Selectivity of cyclic [D-Nal7] and [D-Phe7] substituted MSH analogues for the melanocortin receptor subtypes.

The binding of the 2 cyclic lactam MSH (4-10) analogues (MTII, SHU9119), and 5 cyclic [Cys4, Cys10] alpha-MSH analogues were tested on cells transiently expressing the human MC1, MC3, MC4 and MC5 receptors. The results indicate a differential importance of the C-terminal (Lys-Pro-Val) and N-terminal (Ser-Tyr-Ser) of cyclic [Cys4, Cys10] alpha-MSH analogues in binding to the MC receptor subtypes. Substitution of D-Phe7 by D-Nal(2')7 in both the cyclic lactam MSH (4-10) and the cyclic disulphide MSH (4-10) analogues resulted in a shift in favour of selectivity for the MC4 receptor; the disulphide analogue, [Cys4, D-Nal(2')7 Cys10] alpha-MSH (4-10) (HS9510), showing the highest selectivity for the MC4 receptor among all the substances tested. However, the cyclic lactams displayed an over all higher affinity for the MC receptors, than any of the cyclic disulphide MSH (4-10) analogues.

Distribution of cDNA for melanocortin receptor subtypes in human tissues.

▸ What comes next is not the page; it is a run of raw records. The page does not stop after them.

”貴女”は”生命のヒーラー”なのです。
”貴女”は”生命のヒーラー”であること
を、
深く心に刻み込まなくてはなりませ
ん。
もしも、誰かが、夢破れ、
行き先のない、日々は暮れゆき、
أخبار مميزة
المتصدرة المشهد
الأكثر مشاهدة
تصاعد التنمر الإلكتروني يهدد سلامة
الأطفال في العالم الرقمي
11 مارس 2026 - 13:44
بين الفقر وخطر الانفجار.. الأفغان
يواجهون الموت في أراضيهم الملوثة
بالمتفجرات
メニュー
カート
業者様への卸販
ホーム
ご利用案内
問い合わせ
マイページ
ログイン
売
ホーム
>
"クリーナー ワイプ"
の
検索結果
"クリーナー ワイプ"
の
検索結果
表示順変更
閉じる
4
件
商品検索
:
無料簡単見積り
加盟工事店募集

Distribution of cDNA for five individual melanocortin receptor subtypes in 20 different human tissues was determined by PCR using subtype specific primers. PCR products were first visualised by agarose gel electrophoresis and ethidium bromide staining, and specific products were identified for melanocortin 1 receptor (MC1R) in pituitary and testis, for MC2R in adrenal gland, for MC3R in heart, for MC5R in adrenal gland, fat cells, kidney, leukocytes, lung, lymph node, mammary gland, ovary, pituitary, testis and uterus. The MC4R cDNA could not be detected by ethidium bromide staining. More tissues were revealed as positive when the DNA from PCR were hybridised with subtype specific radioactive probes. All the subtypes except MC4R could be detected in testis. MC4R could only be detected in pituitary. This is the first report describing the comprehensive distribution analysis of melanocortin receptor subtype cDNAs in human tissues, and provides a link between individual receptor subtype and diverse biological activities of melanocortic peptides in the respective target tissues.

Characterisation of melanocortin receptor subtypes by radioligand binding analysis.

The DNAs encoding three melanocortin receptor subtypes (melanocortin MC1 receptor, melanocortin MC3 receptor and melanocortin MC5 receptor) were expressed individually in COS (CV-1 Origin, SV40) cells to characterise their ligand binding properties. The results indicated that [125I][Nle4, D-Phe7]alpha-MSH (melanocyte stimulating hormone) bound to a single saturable site with Kd values of 85.1 +/- 8.0 pmol/l (mean +/- S.E.M), 396 +/- 65 pmol/l and 5.05 +/- 1.00 nmol/l for melanocortin MC1 receptor, melanocortin MC3 receptor and melanocortin MC3 receptor, respectively. The melanocortin MC1 receptor and the melanocortin MC5 receptor showed a similar potency order to the melanocortic peptides examined which was markedly different from the potency order of the melanocortin MC3 receptor. The melanocortin MC1 receptor and melanocortin MC5 receptor had a relatively higher affinity for alpha-MSH than gamma-MSH and beta-MSH, whereas the melanocortin MC3 receptor had higher affinity for desacetyl-alpha-MSH, gamma-MSH and beta-MSH compared to alpha-MSH. The inclusion of the endopeptidase inhibitor phosphoramidon to prevent the breakdown of ACTH-(1-39) (adrenocorticotrophic hormone) to alpha-MSH, decreased ACTH-(1-39) binding affinity showing that ACTH-(1-39) had a much lower affinity for melanocortin MC1 receptor than reported earlier.